Kemp, who manages a programme of alternative provision in North Tyneside for children who have been or are in danger of being excluded from mainstream education, will call for a national pay scale for all teachers and leaders to be reintroduced to curb excessive pay.

‘The snouts have to come out of the trough and the public purse protected from those who will take advantage of the increasing deregulation of our education system,’ he will tell members. ‘Those taking these huge salaries should hang their heads in shame.’

Multi-academy trusts are charities that run chains of state schools that have converted into academies and have been taken out of local authority control.

In 2019, the Department for Education (DfE) wrote to 94 trust leaders whose pay was regarded as excessively high to ask them to justify their inflated salaries, but excessive pay continues to be a concern and unions say the government’s powers to intervene are ‘utterly feeble’.

Research by the Times Educational Supplement last month found that at least seven senior leaders within academy trusts were earning more than £250,000, while Sir Dan Moynihan, the chief executive of the Harris Federation, remains the top earner with his salary increasing to between £455,000 and £460,000 in 2019-20.

While the focus over the last year has been on the challenges of the pandemic to education, last month the education secretary, Gavin Williamson, revealed the government was pursuing its academies agenda and wanted to see more schools in multi-academy trusts by 2025. The DfE has been approached for comment.

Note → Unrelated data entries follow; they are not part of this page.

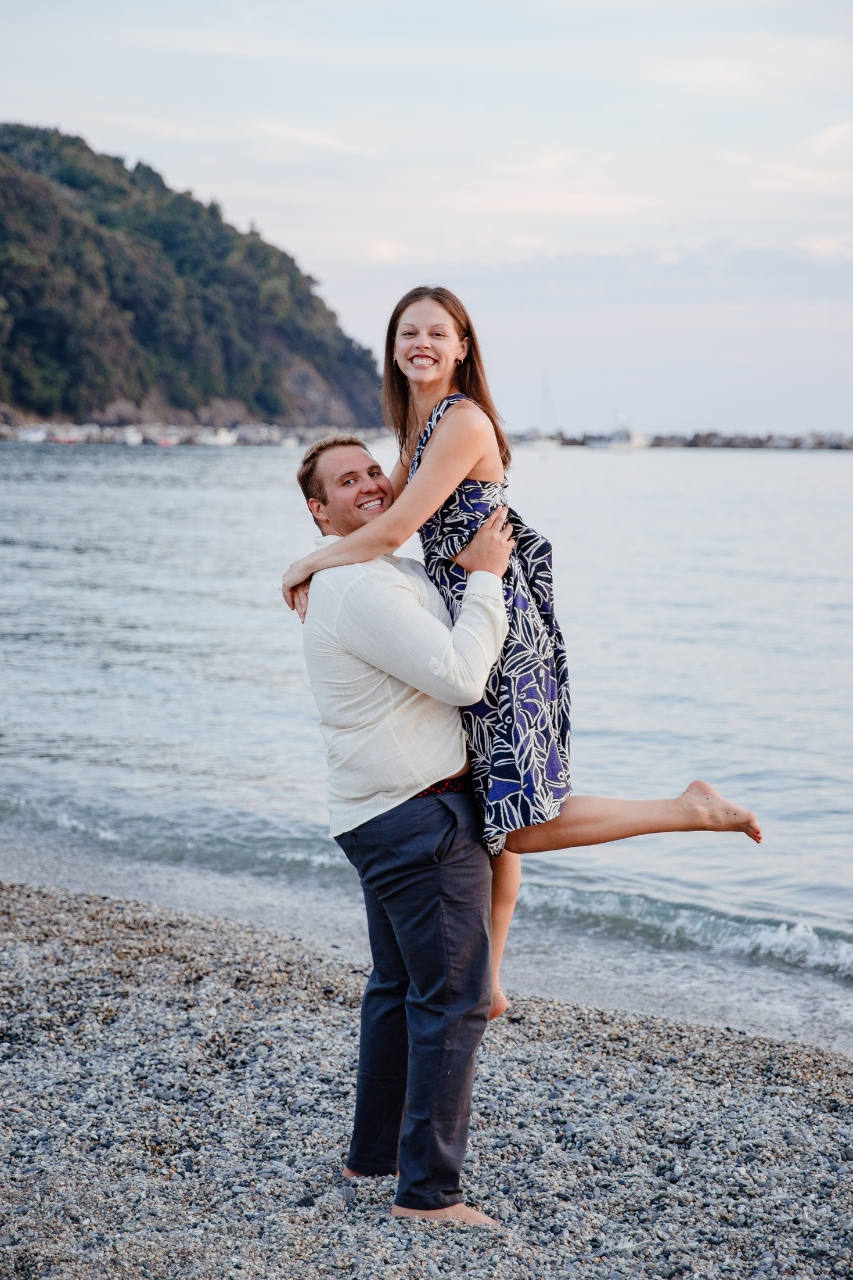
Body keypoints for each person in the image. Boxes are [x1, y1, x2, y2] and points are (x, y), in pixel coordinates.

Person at [283, 286, 762, 1019]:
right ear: (393, 347)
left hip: (500, 621)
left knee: (521, 818)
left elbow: (392, 531)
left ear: (462, 346)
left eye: (436, 333)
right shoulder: (419, 427)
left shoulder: (461, 420)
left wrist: (303, 565)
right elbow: (398, 535)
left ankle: (688, 809)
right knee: (490, 802)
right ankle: (492, 980)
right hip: (470, 606)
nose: (420, 344)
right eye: (407, 332)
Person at [296, 433, 515, 1222]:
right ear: (320, 512)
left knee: (397, 989)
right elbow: (460, 674)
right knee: (451, 999)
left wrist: (304, 564)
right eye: (344, 483)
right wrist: (487, 579)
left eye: (372, 472)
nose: (368, 486)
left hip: (382, 812)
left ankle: (372, 1160)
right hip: (414, 817)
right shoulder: (359, 585)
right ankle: (427, 1195)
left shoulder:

The NASUWT has also released figures showing that members were paid almost £12m in compensation last year, among them a primary school teacher from Cheshire who was awarded more than £150,000 after she was assaulted by one of her pupils.

In another case, a whistleblower was dismissed after raising concerns about bullying and intimidation of staff, as well as child protection issues, at her school. The deputy headteacher in the school in the north-west of England was awarded £60,000 for unfair and wrongful dismissal. Separately, more than £8,000 was paid out for three cases involving breaches of maternity rights.

Dr Patrick Roach, the NASUWT general secretary, said the cases were just the tip of the iceberg: ‘There is no doubt that many other teachers will have been driven out of the profession without proper redress for poor, discriminatory or unfair treatment because they were too fearful to come forward or believed nothing could be done.’